Methods: A quantitative research approach was employed, utilizing a controlled trial design. Fourteen occupational health doctors participated in simulations using Whisper for transcription and customized ChatGPT-4 modules for generating medical summaries (Medical Summarizer), letters (Letter Generator), and documents (Document Generator), and providing medical protocol-based replies on participants’ questions (Medical Protocol Assistant). The accuracy, efficiency, and user satisfaction of these technologies were compared against traditional administrative methods, with descriptive statistics and paired samples t-tests conducted to assess performance differences.
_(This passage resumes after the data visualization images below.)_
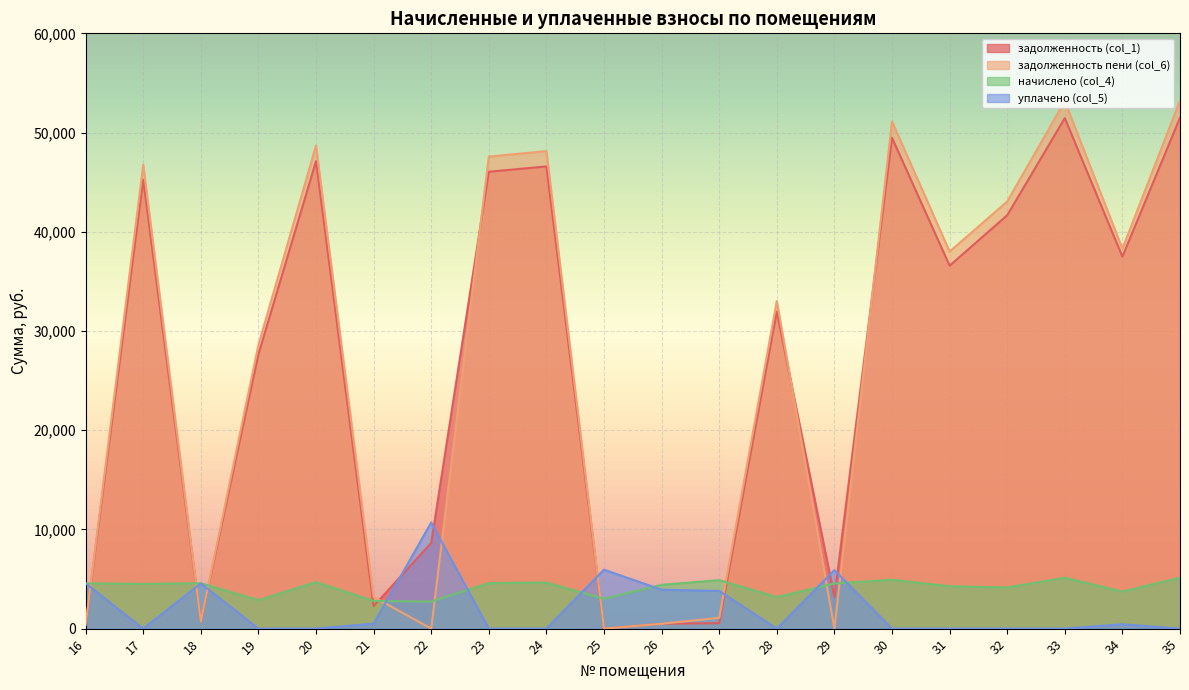

Between 19 and 18, which is larger?

19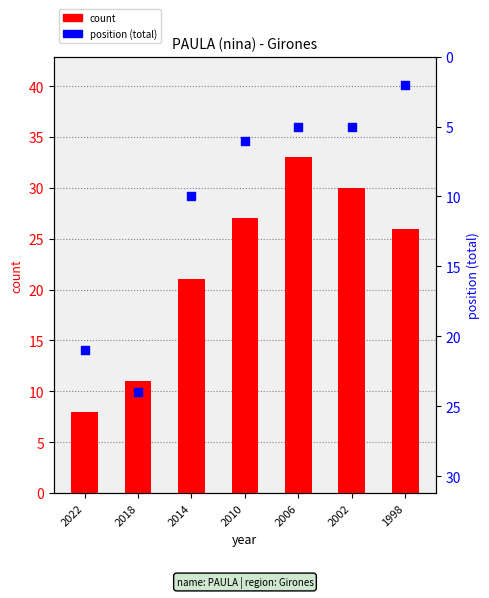

What are all the series names shown in the legend?

count, position (total)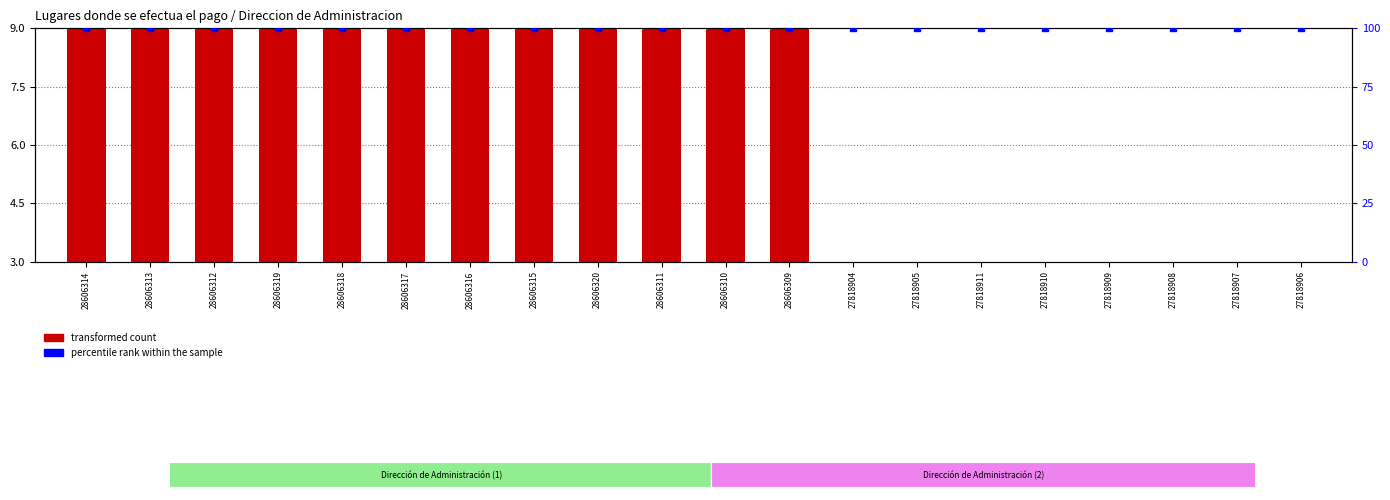

At how many categories does at least one series exceed 75?

20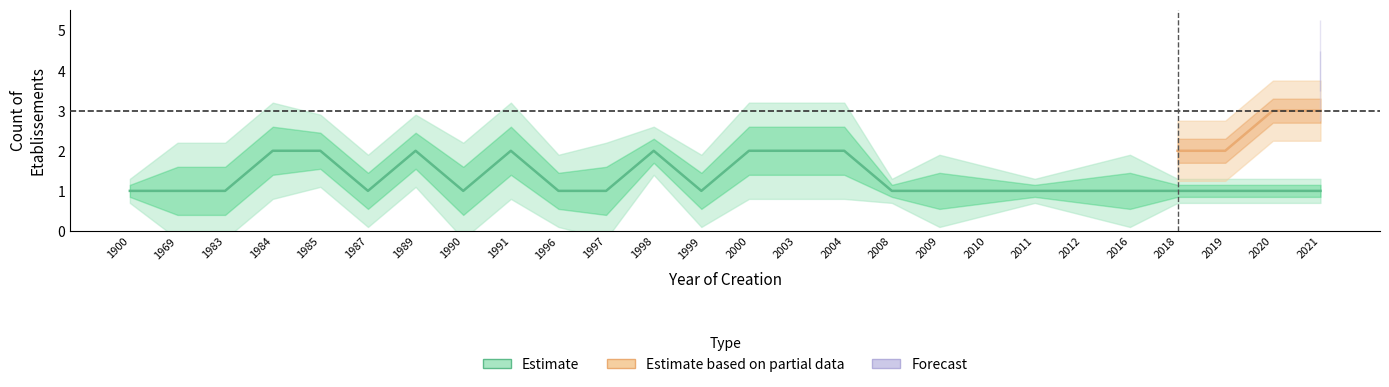

Is this an area chart (filled region under the line)?

No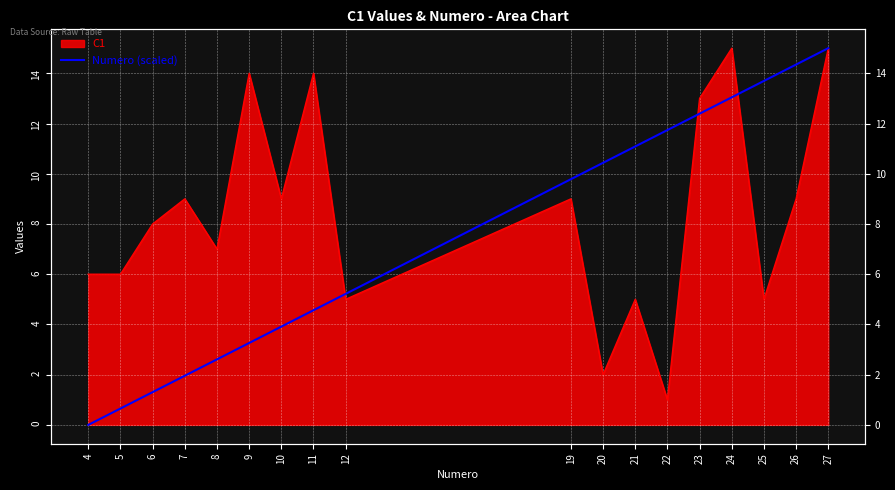

At which label does the data first exceed 9?

19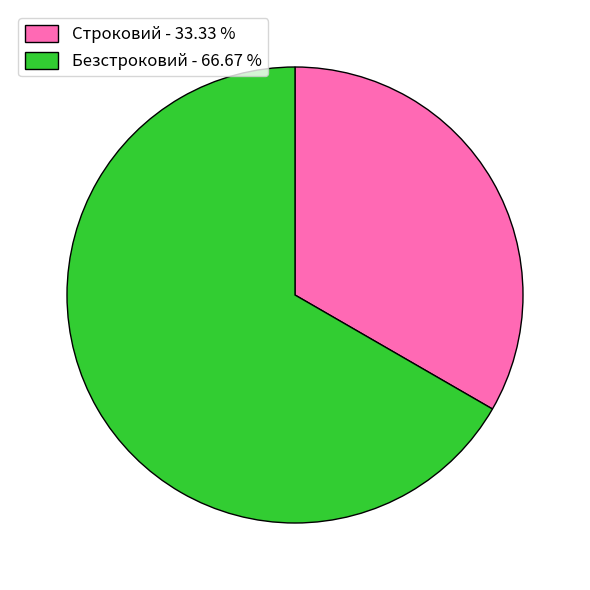

Does Строковий - 33.33 % account for over 50% of the chart?

No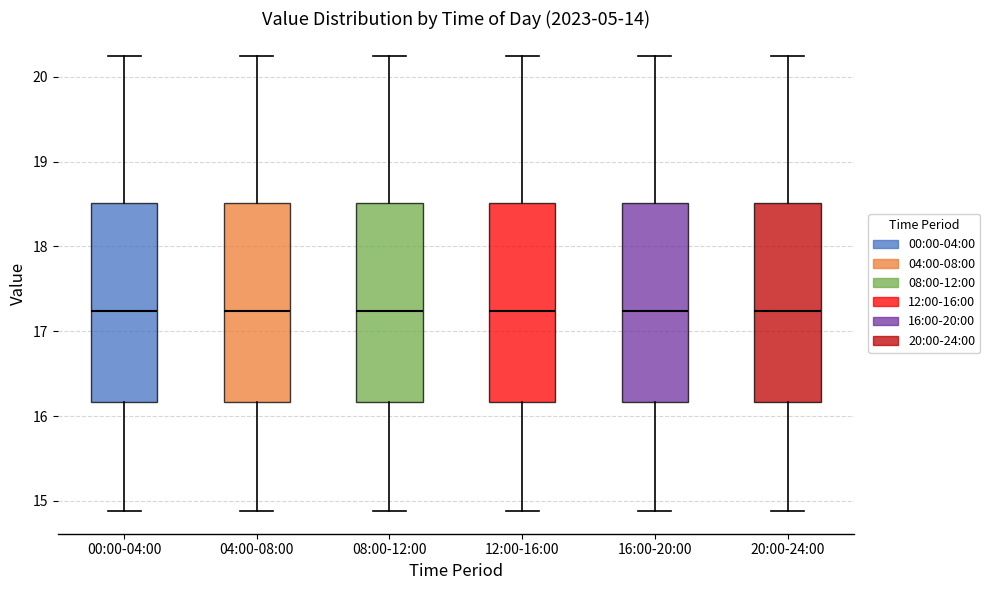

Reading left to right, read every box against the y-axis: the position of its median line, the range the box covers, and the ends of its whiskers. The values are not printed on the chart, so give them approximately, as read against the axis.

00:00-04:00: median 17.2, box 16.2 to 18.5, whiskers 14.9 to 20.3
04:00-08:00: median 17.2, box 16.2 to 18.5, whiskers 14.9 to 20.3
08:00-12:00: median 17.2, box 16.2 to 18.5, whiskers 14.9 to 20.3
12:00-16:00: median 17.2, box 16.2 to 18.5, whiskers 14.9 to 20.3
16:00-20:00: median 17.2, box 16.2 to 18.5, whiskers 14.9 to 20.3
20:00-24:00: median 17.2, box 16.2 to 18.5, whiskers 14.9 to 20.3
Findings: The study revealed that Whisper transcriptions had a word error rate (WER) of 13.1%, with an average transcription time of 18.4 minutes, which was 6.6 minutes faster
than human transcription. ChatGPT-4's Medical Summarizer generated summaries 29 times faster than human participants, with an average generation time of 0.5 minutes but had a 38.6%
error rate in element generation. The Letter Generator and Document Generator exhibited error rates of 90.4% and 17.5%, respectively, although both were significantly more efficient
than manual processes, with average generation times of 0.4 and 3.9 minutes, respectively. The Medical Protocol Assistant provided protocol-based replies with an 86.7% accuracy, achieving the highest user satisfaction score (4.4 out of 5) among all modules.
Conclusion: AI speech and text technologies show potential in reducing administrative tasks in occupational health settings, particularly in terms of efficiency. However, the moderate accuracy and varying satisfaction rates indicate that further refinement is necessary to enhance their applicability in clinical practice. Future research should focus on improving accuracy, evaluation of the technologies in actual patient-physician consultations and developing robust privacy safeguards.